La nature se réveillait lentement.
Allongée sur le dos, pensive, Shania se laissait bercer par les premiers chants printaniers.
Elle se détendait et oubliait, le temps de cette baignade matinale, les atrocités qui hantaient ses nuits.
Elle n’avait plus connu un sommeil apaisant et réparateur depuis bien trop longtemps.
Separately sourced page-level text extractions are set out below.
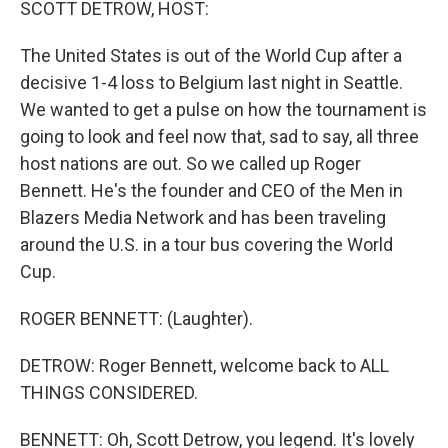
SCOTT DETROW, HOST:
The United States is out of the World Cup after a
decisive 1-4 loss to Belgium last night in Seattle.
We wanted to get a pulse on how the tournament is
going to look and feel now that, sad to say, all three
host nations are out. So we called up Roger
Bennett. He's the founder and CEO of the Men in
Blazers Media Network and has been traveling
around the U.S. in a tour bus covering the World
Cup.
ROGER BENNETT: (Laughter).
DETROW: Roger Bennett, welcome back to ALL
THINGS CONSIDERED.
BENNETT: Oh, Scott Detrow, you legend. It's lovely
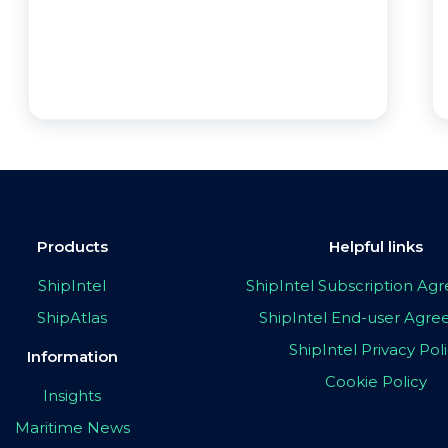
Products
Helpful links
ShipIntel
ShipIntel Subscription A
ShipAtlas
ShipIntel End-user Agr
ShipIntel Privacy Pol
Information
Cookie Policy
Insights
Maritime News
Depuis cette horrible journée qui vit la destruction de son village et le meurtre atroce de ses parents alors qu’elle n’était âgée de 5 ans seulement.
Chaque nuit elle revoyait son père brûlé vif, cloué sur une croix faite de bois, elle entendait le cri de sa mère prise de force, avant d’avoir la tête tranchée parses tortionnaires.
Chaque nuit elle entendait ces cris d’enfants qu’on égorge, ces cris de femmes qu’on violente, ces cris atroces des villageois en proie aux flammes.
Cette voix terrifiante et ces rires démoniaques.
Oui, ces sons effroyables, ces odeurs nauséabondes de chairs brûlées, ces visages meurtris par une souffrance inhumaine ne cessaient de tourmenter ses rêves.
Un immense trouble, mélange de haine, de colère et de chagrin s’emparait d’elle, des larmes perlaient au bord de ses yeux.
Seuls la fraîcheur de l’aube, le calme matinal, la solitude et ce lac qui la menait aux gré de ses caprices, la délassaient et apaisaient ne serait-ce que quelques heures son esprit souffrant par un douloureux passé.
Elle plongeait et replongeait, jusqu’à atteindre la cascade et se laissait entièrement subjuguer par les caresses des gouttelettes sur son corps nu, ses seins, le long de son dos jusqu’au bas de ses reins.
Quelle agréable sensation. Elle frissonnait, non de froid mais de plaisir.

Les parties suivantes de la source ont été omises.